A dead whale can mean many things, but fundamentally, it is fat, flesh, and bone decomposing very slowly into nothing. All whales eventually sink; on the floor of the deep ocean, they can become “whale falls,” where ocean life dramatically blooms. But some whales briefly float, or sink and then refloat, buoyed by blubber and gas that microbes release inside the decomposing gut. Much of what we know about which whale species float or sink immediately after death comes from the old observations of whalers.
Right whales, like the one that Michalove observed, do tend to float because of their normally ample stores of fat. In fact, intact whale falls of this species are rare, says Michael Moore, a marine biologist at Woods Hole Oceanographic Institution. Right whales don’t usually sink in one piece. “It’s basically going to disintegrate in situ, and bones and other heavy things will end up hitting the bottom, but randomly,” he told me. “You’re just going to get bits raining down as they fall out of the animal.”

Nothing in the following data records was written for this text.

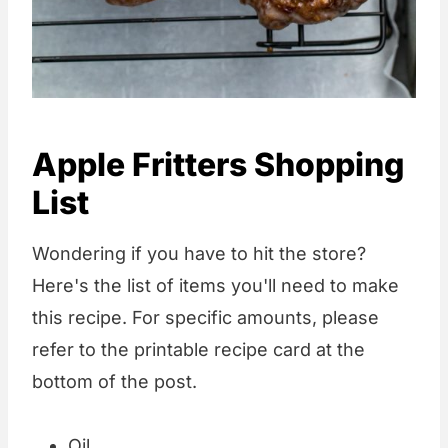
Apple Fritters Shopping
List
Wondering if you have to hit the store?
Here's the list of items you'll need to make
this recipe. For specific amounts, please
refer to the printable recipe card at the
bottom of the post.
Oil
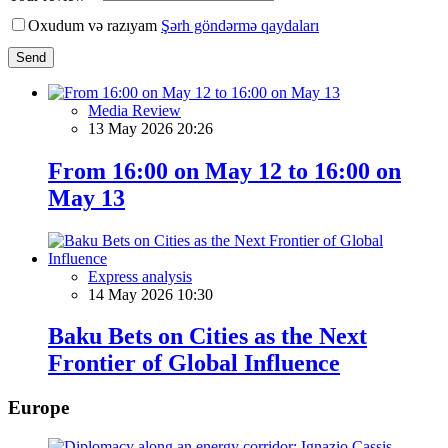
Oxudum və razıyam
Şərh göndərmə qaydaları
Send
Media Review
13 May 2026 20:26
From 16:00 on May 12 to 16:00 on
May 13
Express analysis
14 May 2026 10:30
Baku Bets on Cities as the Next
Frontier of Global Influence
Europe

The whale’s floating body also forms a chum slick on the surface, a trail of blood, oil, and chunks of fat and flesh that might stretch for miles across the water. Oil, after all, is what made whales so valuable during the heyday of commercial whaling, and it leaks out when blubber begins to break down. (“The oil slick was so thick, you could almost walk on it,” said Michalove of the whale he saw.) This chum slick is what attracts sharks from afar. Seabirds are drawn to it too. The layer of whale oil actually calms the waters under it; when using a plane to locate a dead whale in the ocean, pilots look for this strip of unusually calm water.
This is how we know that, at least four months before Cottontail died, he became entangled in fishing gear. He was spotted near Nantucket in October, with rope stuck in his mouth and trailing three to four body lengths behind him. This is common for right whales; 83 percent of them have scars from rope or other fishing equipment, says Amy Knowlton, a right whale scientist at the New England Aquarium. Often, right whales are strong enough to break free. But rope can stay wound around their tail, fins, and mouth. Moore and his colleagues have found dead whales with rope marks in their skin, blubber, and even bone. The ropes also create drag in the water, forcing the whales to expend more energy as they swim more than 1,000 miles during their migrations.

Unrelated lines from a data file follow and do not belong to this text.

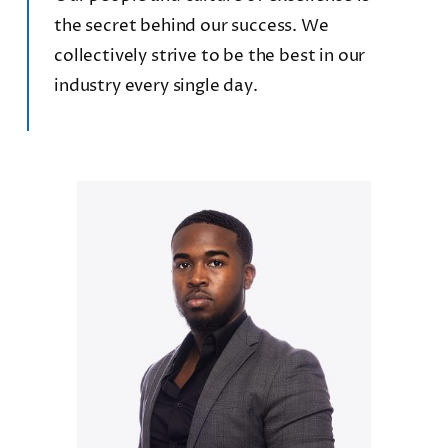
the secret behind our success. We
collectively strive to be the best in our
industry every single day.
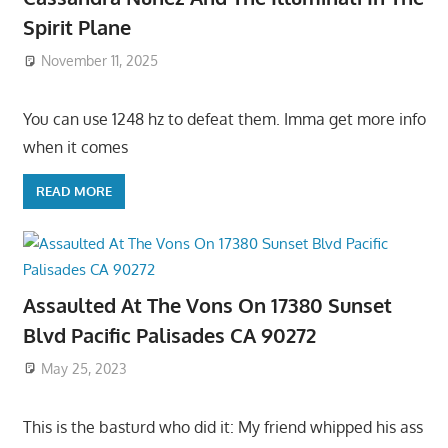
Spirit Plane
November 11, 2025
You can use 1248 hz to defeat them. Imma get more info
when it comes
READ MORE
Assaulted At The Vons On 17380 Sunset
Blvd Pacific Palisades CA 90272
May 25, 2023
This is the basturd who did it: My friend whipped his ass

In unnatural death, Cottontail’s body has returned to the natural cycle of ocean life. Whales are so big that they literally nourish the oceans; the migration of certain whale species from feeding grounds near the poles brings nutrients in the form of feces and, eventually, their own bodies to temperate and tropical zones. And whale falls carry nutrients vertically through the water, from the surface to the ocean floor.

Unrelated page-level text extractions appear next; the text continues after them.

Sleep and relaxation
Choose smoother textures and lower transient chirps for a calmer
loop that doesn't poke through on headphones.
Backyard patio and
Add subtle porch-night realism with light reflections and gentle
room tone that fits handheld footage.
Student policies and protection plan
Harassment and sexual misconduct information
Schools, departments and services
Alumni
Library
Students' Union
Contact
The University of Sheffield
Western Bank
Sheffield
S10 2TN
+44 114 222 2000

The great white sharks are only the most visible and perhaps charismatic part of Cottontail’s afterlife. Over weeks and months, his body might also feed smaller tiger sharks, seagulls, storm petrels, swimming crabs, bacteria mats, tube worms, and deep-sea creatures we would barely recognize as fish. The killing of whales en masse in the 19th century probably altered whole marine ecosystems in ways that were invisible to us. The death of a whale, even a single whale, temporarily changes everything around it.